Focus on clawing back market share in cigarettes from illicit trade
In the cigarettes business, management remains committed to its strategy of a tier-wise product portfolio, innovative distinct offerings, and effective last-mile execution. This approach aims to seize significant growth potential in the cigarettes market, which constitutes 9% of total tobacco consumption, reclaim market share from illicit trade (one-third of legal cigarettes), and bolster its position among peers. Management believes that in a stable tax environment ITC will continue to claw back share from the illicit market.
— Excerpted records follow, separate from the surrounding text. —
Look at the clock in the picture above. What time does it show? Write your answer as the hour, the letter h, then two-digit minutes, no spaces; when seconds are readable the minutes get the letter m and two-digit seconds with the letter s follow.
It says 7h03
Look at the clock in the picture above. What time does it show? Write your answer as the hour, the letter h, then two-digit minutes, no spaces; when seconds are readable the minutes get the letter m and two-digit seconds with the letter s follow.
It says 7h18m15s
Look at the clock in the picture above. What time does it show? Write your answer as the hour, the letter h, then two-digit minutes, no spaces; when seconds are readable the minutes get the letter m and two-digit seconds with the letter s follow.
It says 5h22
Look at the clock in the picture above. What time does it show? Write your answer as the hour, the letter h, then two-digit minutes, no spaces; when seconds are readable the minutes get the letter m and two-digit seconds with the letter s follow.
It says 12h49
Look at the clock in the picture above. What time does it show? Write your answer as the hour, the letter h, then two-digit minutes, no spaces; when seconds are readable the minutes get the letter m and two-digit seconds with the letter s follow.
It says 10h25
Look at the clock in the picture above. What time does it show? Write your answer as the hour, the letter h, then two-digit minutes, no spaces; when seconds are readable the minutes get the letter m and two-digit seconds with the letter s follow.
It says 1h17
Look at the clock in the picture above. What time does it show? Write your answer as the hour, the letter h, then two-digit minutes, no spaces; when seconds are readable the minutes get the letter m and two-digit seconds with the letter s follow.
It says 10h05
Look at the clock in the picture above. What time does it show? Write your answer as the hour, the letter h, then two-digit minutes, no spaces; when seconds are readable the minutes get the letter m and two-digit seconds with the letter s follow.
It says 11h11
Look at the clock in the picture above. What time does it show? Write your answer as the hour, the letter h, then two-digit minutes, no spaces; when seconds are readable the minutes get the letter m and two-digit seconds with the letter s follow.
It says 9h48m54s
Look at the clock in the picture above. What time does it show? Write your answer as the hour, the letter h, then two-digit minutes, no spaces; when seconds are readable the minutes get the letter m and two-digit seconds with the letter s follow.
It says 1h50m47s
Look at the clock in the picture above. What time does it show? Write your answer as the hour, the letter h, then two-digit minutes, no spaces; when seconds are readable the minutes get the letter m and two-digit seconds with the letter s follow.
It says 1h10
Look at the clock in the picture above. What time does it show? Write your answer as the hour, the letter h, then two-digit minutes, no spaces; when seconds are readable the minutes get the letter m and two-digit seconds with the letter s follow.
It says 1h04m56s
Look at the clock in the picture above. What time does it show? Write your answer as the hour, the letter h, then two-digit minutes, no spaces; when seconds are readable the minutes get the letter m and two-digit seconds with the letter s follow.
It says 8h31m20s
Positive outlook for the hotels and agri businesses
ITC is set to sustain robust growth in its hotels business, capitalizing on rising average room rate (ARR) and occupancy rate. The company targets expansion to 200 hotels with 18,000 keys in the next five years via a managed portfolio which accounts for two-thirds of keys. In the agri business, the company also sees nicotine as a significant exports opportunity due to a huge demand-supply gap and high margin.
Valuation: retain Accumulate with a higher TP of INR 516
We raise our earnings estimates by ~1% each in FY25 and FY26 to factor in higher profitability. We retain Accumulate with a higher TP of INR 516 from INR 491 on a SOTP method, valuing cigarettes at 22x (unchanged) March 2026E P/E and FMCG at 6x (unchanged) March 2026E price/sales as we roll forward.